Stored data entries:
+---+

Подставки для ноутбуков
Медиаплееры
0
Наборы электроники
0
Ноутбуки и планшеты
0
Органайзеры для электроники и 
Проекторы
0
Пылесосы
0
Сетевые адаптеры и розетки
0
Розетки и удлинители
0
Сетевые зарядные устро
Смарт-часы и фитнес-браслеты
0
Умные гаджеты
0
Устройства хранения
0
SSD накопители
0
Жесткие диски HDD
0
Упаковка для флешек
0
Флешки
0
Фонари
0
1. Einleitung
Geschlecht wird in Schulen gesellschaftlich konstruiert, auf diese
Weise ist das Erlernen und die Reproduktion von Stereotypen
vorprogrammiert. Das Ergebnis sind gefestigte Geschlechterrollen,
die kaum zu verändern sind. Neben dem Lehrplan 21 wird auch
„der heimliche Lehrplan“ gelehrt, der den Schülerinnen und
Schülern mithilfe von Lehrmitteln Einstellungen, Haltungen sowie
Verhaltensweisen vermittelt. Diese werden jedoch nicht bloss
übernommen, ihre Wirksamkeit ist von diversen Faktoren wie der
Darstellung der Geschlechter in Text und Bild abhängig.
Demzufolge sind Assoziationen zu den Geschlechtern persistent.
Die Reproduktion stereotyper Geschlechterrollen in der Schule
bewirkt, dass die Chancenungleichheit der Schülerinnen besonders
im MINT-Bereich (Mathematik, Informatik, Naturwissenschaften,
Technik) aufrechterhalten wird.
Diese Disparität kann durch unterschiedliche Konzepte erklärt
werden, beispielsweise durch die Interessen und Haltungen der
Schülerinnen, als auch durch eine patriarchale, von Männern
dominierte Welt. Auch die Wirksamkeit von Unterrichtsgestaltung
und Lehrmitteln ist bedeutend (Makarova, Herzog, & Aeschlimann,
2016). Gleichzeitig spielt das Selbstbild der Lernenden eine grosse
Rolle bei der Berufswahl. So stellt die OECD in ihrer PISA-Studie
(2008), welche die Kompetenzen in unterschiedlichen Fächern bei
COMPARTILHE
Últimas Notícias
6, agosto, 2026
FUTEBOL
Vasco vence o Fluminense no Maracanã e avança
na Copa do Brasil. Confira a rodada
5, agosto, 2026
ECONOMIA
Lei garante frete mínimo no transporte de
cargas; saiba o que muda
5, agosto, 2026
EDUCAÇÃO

+---+

Task prompt: In the entries above, find lines with "Lehrmitteln" and copy each.

Exercise result:
Schülern mithilfe von Lehrmitteln Einstellungen, Haltungen sowie
und Lehrmitteln ist bedeutend (Makarova, Herzog, & Aeschlimann,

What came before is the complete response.